The fuse didn't work, so we had a little closer look at it...just a little too near the big bonfire for comfort.

It felt like a big gentle hand pushing me backwards.

There are many other events which in hindsight make me shudder.

22nd Sep 2005, 17:33
Snogged a young woman from Carlisle. Never again...:ugh:

22nd Sep 2005, 18:10
Turning on a propane gas cylinder, then lighting the nozzle (age 5)

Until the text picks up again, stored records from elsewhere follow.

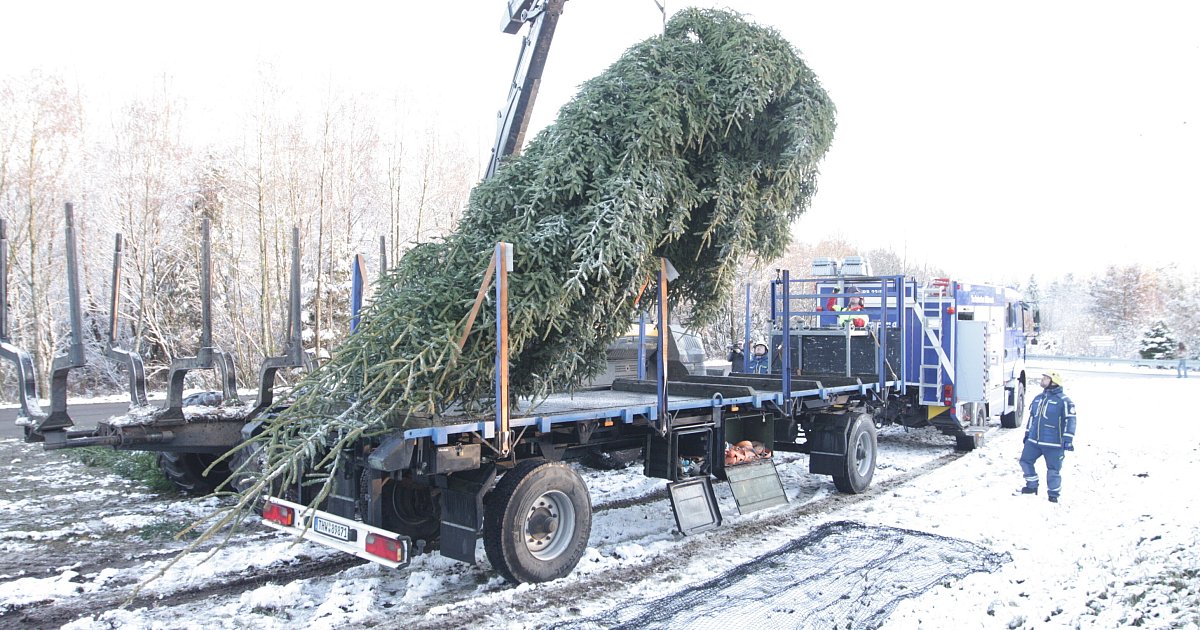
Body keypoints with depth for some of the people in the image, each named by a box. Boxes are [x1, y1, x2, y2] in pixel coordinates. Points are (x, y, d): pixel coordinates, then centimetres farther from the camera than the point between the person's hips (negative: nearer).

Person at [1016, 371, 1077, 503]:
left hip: (1053, 443, -7)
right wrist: (1027, 434, 23)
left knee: (1053, 470, 1)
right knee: (1025, 461, 7)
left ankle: (1053, 494, 17)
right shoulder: (1038, 398, 12)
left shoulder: (1063, 401, -10)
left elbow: (1070, 421, -11)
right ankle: (1032, 486, 24)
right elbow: (1032, 417, 21)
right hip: (1034, 441, 7)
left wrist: (1068, 440, -16)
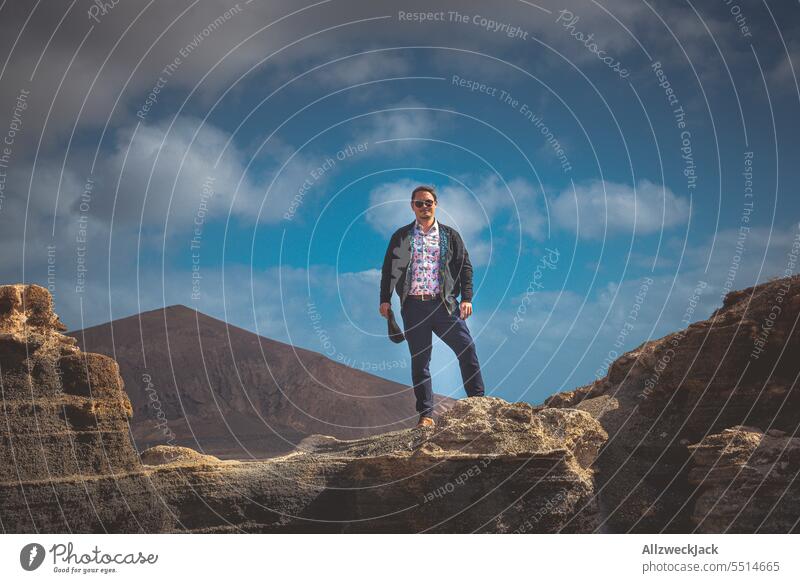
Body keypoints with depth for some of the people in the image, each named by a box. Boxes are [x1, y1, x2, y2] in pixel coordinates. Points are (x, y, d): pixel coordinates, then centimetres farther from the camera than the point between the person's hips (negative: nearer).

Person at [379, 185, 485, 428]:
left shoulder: (450, 235, 10)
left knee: (467, 348, -10)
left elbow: (465, 267, 8)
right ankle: (426, 415, 8)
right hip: (413, 306, 0)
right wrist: (385, 300, 2)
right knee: (420, 361, 2)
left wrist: (466, 298, -3)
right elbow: (388, 269, 11)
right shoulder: (401, 237, 11)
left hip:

Chucking shotgun cartridges onto a bonfire.

23rd Sep 2005, 10:37
Drove too fast on a notorious local stretch of downhill road (which happened to be damp at the time). Got into a slide, and shortly thereafter commenced the short but spectacular New Zealand free-flight trials of my Mini. Luckily I was the sole occupant, and the Mini broke my fall (unlucky for the Mini though, it didn't survive the one point landing). The conclusion was reached that Kiwi's and Mini's have approximately the same flying characteristics.
Hang on was this thread crazyiest or stupidest?

23rd Sep 2005, 11:47
said "Yes" when my Ex Boyfriend asked me out!


23rd Sep 2005, 11:48
Crazy is when you don't get hurt, O-B ;)

Guy Fawkes' night as a nipper one had the latest invention for launching rockets, black polyurethane pipe mounted on a swivel. No. 3 round took an adventurous route - through the bonfire crowd - when the contraption swivelled horizontal. Tech support staff (brothers) practised "deniable accountability" with dear ol' dad. Was suggested to one that Ordnance Factory must test prototypes in approved test facilities.
Still eludes me, why did we do these things?

Solid Rust Twotter
23rd Sep 2005, 11:54
This bloke really seems to be burning your biscuits, H-G. Yez gotta move on. Bounce a brick off his car and when he comes out to take a look, stomp him in the nadgers. If that doesn't help, a Carmelite convent may be best....

23rd Sep 2005, 12:42
My 100th Parachute jump (traditionally done in the nude here in Orzstralia) coincided with my first total malfunction which caused a Terminal Velocity reserve opening which stopped my body from plummeting to Earth at approx. 130MPH but did not have the same effect on my testicles.

Suffice to say that I almost had an abrupt career change from grader driver to leading soprano.

My legs still clench and my stomach goes all queasy when I think about this event which occurred in 1976

23rd Sep 2005, 12:49
Threw petrol on a fire that wouldn't light (ah those scout days!) to see the flames lick up around the rim of the container. Suddenly I was alone, all the other scouts had legged it. Put the lid on and ran....nothing!!!! Very lucky.

Saw some Sea Harrier pilots do a similar thing some years ago with a BBQ. Only this time, it did light the canister, which then fell on the ground. Some bright stovie then thought it would be sensible to throw water on it!!!!!!! This was followed by half the squadron leaping around trying to avoid the flames. Laugh .....I very nearly [email protected]!

23rd Sep 2005, 13:05
Suggested me and Mrs Words take the helicopter tour around New York. Then I remembered I suffer badly from vertigo :uhoh:

'twas good in the end, held very tightly to a rather flimsy looking and rattling door for 20 mins and took pics with the other hand.

thought I might says crazziest thing I did was fly with Alitalia once but thought I may get flamed so decided against it.